- WHAT THE TASK ASKS
In the listing below, look for "printf" and copy every line that has it.

- DATA FOR THIS TASK

◇ ◇ ◇ ◇ ◇

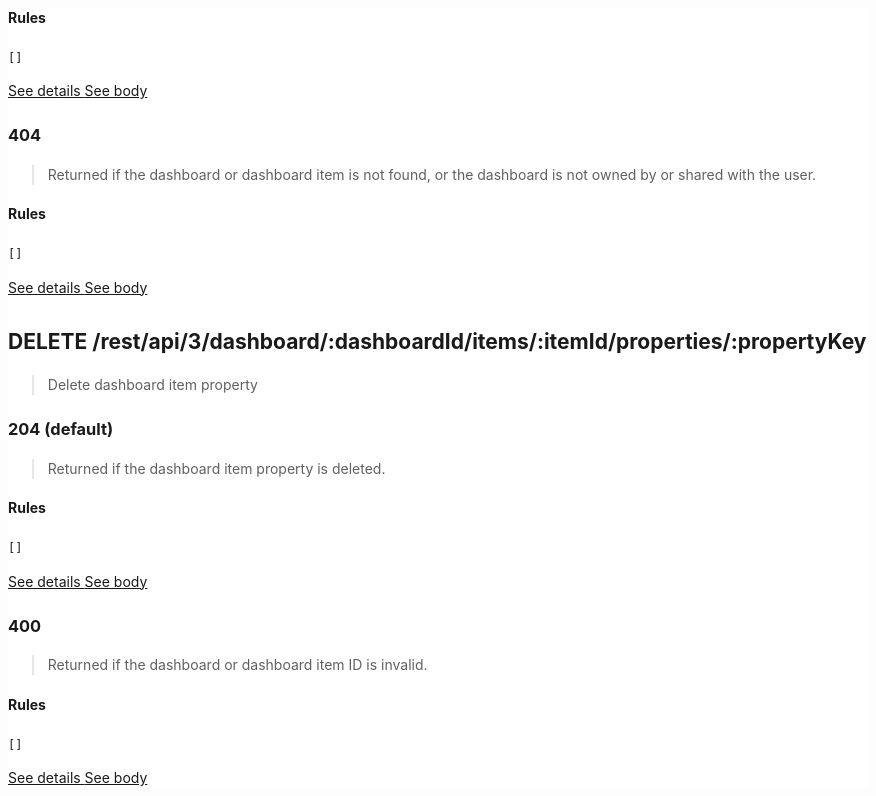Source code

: #### Rules
```
[]
```

[See details  ](./___get/rest/api/3/dashboard/dashboardid/items/itemid/properties/___responses/401 "See details  ")
[See body  ](./___get/rest/api/3/dashboard/dashboardid/items/itemid/properties/___responses/401/body/index.hbs "See body  ")

### 404
> Returned if the dashboard or dashboard item is not found, or the dashboard is not owned by or shared with the user.

#### Rules
```
[]
```

[See details  ](./___get/rest/api/3/dashboard/dashboardid/items/itemid/properties/___responses/404 "See details  ")
[See body  ](./___get/rest/api/3/dashboard/dashboardid/items/itemid/properties/___responses/404/body/index.hbs "See body  ")



## DELETE /rest/api/3/dashboard/:dashboardId/items/:itemId/properties/:propertyKey
> Delete dashboard item property

### 204  (default)
> Returned if the dashboard item property is deleted.

#### Rules
```
[]
```

[See details  ](./___delete/rest/api/3/dashboard/dashboardid/items/itemid/properties/propertykey/___responses/204 "See details  ")
[See body  ](./___delete/rest/api/3/dashboard/dashboardid/items/itemid/properties/propertykey/___responses/204/body/index.hbs "See body  ")

### 400
> Returned if the dashboard or dashboard item ID is invalid.

#### Rules
```
[]
```

[See details  ](./___delete/rest/api/3/dashboard/dashboardid/items/itemid/properties/propertykey/___responses/400 "See details  ")
[See body  ](./___delete/rest/api/3/dashboard/dashboardid/items/itemid/properties/propertykey/___responses/400/body/index.hbs "See body  ")
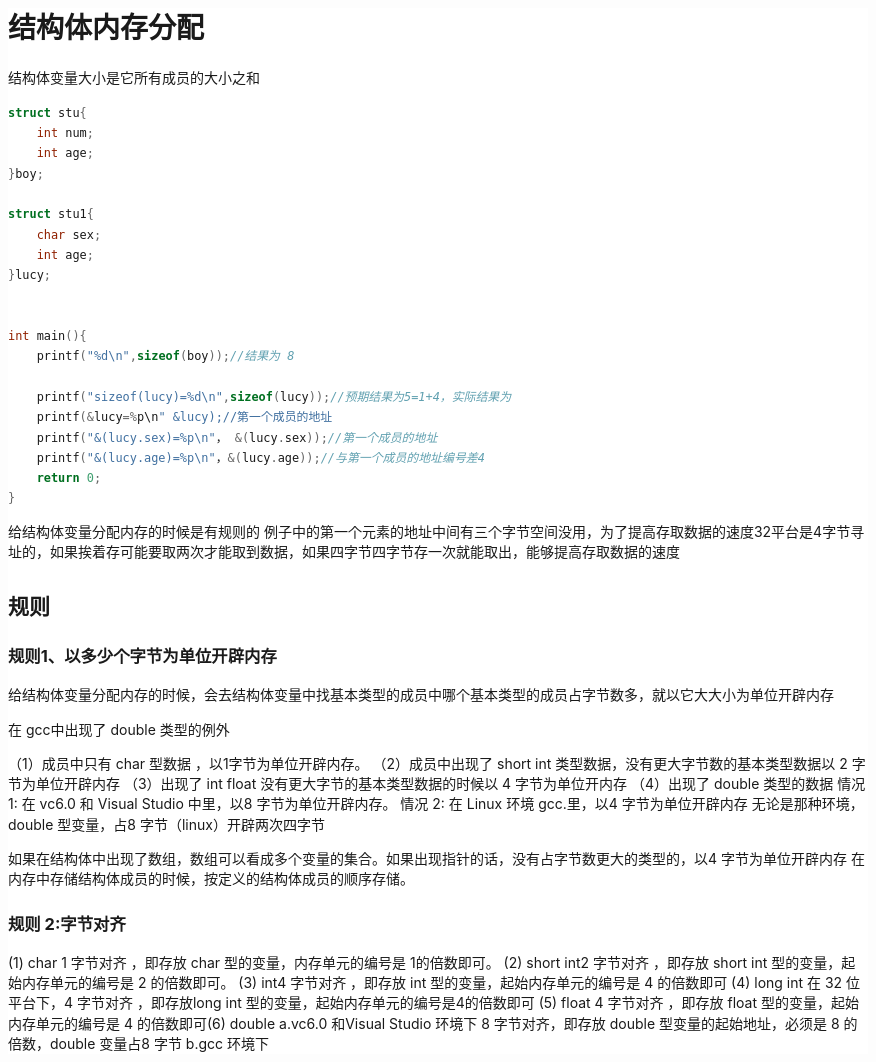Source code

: # 结构体内存分配
结构体变量大小是它所有成员的大小之和

```c
struct stu{
	int num;
	int age;
}boy;

struct stu1{
	char sex;
	int age;
}lucy;


int main(){
	printf("%d\n",sizeof(boy));//结果为 8
	
	printf("sizeof(lucy)=%d\n",sizeof(lucy));//预期结果为5=1+4，实际结果为
	printf(&lucy=%p\n" &lucy);//第一个成员的地址
	printf("&(lucy.sex)=%p\n"， &(lucy.sex));//第一个成员的地址
	printf("&(lucy.age)=%p\n"，&(lucy.age));//与第一个成员的地址编号差4
	return 0;
}
```
给结构体变量分配内存的时候是有规则的
例子中的第一个元素的地址中间有三个字节空间没用，为了提高存取数据的速度32平台是4字节寻址的，如果挨着存可能要取两次才能取到数据，如果四字节四字节存一次就能取出，能够提高存取数据的速度

## 规则

### 规则1、以多少个字节为单位开辟内存

给结构体变量分配内存的时候，会去结构体变量中找基本类型的成员中哪个基本类型的成员占字节数多，就以它大大小为单位开辟内存

在 gcc中出现了 double 类型的例外

（1）成员中只有 char 型数据 ，以1字节为单位开辟内存。
（2）成员中出现了 short int 类型数据，没有更大字节数的基本类型数据以 2 字节为单位开辟内存
（3）出现了 int float 没有更大字节的基本类型数据的时候以 4 字节为单位开内存
（4）出现了 double 类型的数据
	情况 1:
		在 vc6.0 和 Visual Studio 中里，以8 字节为单位开辟内存。
	情况 2:
		在 Linux 环境 gcc.里，以4 字节为单位开辟内存
无论是那种环境，double 型变量，占8 字节（linux）开辟两次四字节

如果在结构体中出现了数组，数组可以看成多个变量的集合。如果出现指针的话，没有占字节数更大的类型的，以4 字节为单位开辟内存
在内存中存储结构体成员的时候，按定义的结构体成员的顺序存储。

### 规则 2:字节对齐
(1) char 1 字节对齐 ，即存放 char 型的变量，内存单元的编号是 1的倍数即可。
(2) short int2 字节对齐 ，即存放 short int 型的变量，起始内存单元的编号是 2 的倍数即可。
(3) int4 字节对齐 ，即存放 int 型的变量，起始内存单元的编号是 4 的倍数即可
(4) long int 在 32 位平台下，4 字节对齐 ，即存放long int 型的变量，起始内存单元的编号是4的倍数即可
(5) float 4 字节对齐 ，即存放 float 型的变量，起始内存单元的编号是 4 的倍数即可(6) double
a.vc6.0 和Visual Studio 环境下
8 字节对齐，即存放 double 型变量的起始地址，必须是 8 的倍数，double 变量占8 字节
b.gcc 环境下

◇ ◇ ◇ ◇ ◇

- EXERCISE ANSWER
	printf("%d\n",sizeof(boy));//结果为 8
	printf("sizeof(lucy)=%d\n",sizeof(lucy));//预期结果为5=1+4，实际结果为
	printf(&lucy=%p\n" &lucy);//第一个成员的地址
	printf("&(lucy.sex)=%p\n"， &(lucy.sex));//第一个成员的地址
	printf("&(lucy.age)=%p\n"，&(lucy.age));//与第一个成员的地址编号差4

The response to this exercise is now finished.